● Exercise description:
After finding the line with "15: (241, 82)" in the entries below, retype exactly each line from there through the line with "28: (241, 115)", including that final line.

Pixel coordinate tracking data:
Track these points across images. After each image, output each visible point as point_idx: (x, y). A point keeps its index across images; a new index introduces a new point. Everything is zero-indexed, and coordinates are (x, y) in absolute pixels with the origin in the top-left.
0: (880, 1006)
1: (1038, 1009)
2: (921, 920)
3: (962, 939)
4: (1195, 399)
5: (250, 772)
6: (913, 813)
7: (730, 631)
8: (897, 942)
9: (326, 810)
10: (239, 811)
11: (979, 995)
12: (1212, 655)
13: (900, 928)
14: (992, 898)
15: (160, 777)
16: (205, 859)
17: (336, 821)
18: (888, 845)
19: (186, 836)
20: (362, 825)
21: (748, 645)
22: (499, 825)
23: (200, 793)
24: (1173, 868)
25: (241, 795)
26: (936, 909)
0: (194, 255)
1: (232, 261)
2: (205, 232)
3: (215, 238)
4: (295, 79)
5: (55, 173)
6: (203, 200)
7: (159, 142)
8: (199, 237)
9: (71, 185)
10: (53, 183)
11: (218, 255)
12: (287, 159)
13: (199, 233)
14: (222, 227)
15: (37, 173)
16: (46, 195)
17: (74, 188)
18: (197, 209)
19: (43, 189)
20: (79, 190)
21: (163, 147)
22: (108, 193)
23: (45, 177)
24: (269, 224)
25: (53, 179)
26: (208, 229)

---

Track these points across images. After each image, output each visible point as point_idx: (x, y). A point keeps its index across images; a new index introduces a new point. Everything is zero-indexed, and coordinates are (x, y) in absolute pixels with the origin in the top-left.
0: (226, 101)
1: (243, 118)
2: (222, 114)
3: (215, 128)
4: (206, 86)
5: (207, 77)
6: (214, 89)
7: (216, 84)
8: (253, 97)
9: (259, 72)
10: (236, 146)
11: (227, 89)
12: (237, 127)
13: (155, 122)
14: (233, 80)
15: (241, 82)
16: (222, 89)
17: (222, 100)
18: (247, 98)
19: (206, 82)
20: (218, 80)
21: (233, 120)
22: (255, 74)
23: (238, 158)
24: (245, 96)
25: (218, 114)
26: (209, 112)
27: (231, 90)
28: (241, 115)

---

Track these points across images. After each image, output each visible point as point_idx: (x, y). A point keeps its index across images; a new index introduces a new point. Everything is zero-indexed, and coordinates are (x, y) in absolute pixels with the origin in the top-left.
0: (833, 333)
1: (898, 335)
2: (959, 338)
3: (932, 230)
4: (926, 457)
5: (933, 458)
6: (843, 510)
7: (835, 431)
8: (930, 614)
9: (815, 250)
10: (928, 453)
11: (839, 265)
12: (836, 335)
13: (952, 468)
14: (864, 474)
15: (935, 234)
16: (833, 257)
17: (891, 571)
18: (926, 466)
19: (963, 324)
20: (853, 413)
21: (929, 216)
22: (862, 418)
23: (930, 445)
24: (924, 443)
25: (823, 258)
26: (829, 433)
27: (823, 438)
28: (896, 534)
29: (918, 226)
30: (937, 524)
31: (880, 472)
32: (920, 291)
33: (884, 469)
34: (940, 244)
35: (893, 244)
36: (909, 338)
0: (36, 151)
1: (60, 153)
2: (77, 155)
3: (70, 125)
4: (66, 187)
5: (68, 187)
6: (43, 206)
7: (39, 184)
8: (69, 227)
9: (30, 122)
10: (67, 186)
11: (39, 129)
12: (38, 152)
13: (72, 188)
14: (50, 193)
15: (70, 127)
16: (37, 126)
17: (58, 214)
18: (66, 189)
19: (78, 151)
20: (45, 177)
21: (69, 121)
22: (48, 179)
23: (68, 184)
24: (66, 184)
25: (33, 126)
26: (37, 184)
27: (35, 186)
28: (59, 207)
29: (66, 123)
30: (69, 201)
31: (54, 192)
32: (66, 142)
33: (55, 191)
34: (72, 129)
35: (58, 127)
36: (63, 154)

● Answer to this exercise:
15: (241, 82)
16: (222, 89)
17: (222, 100)
18: (247, 98)
19: (206, 82)
20: (218, 80)
21: (233, 120)
22: (255, 74)
23: (238, 158)
24: (245, 96)
25: (218, 114)
26: (209, 112)
27: (231, 90)
28: (241, 115)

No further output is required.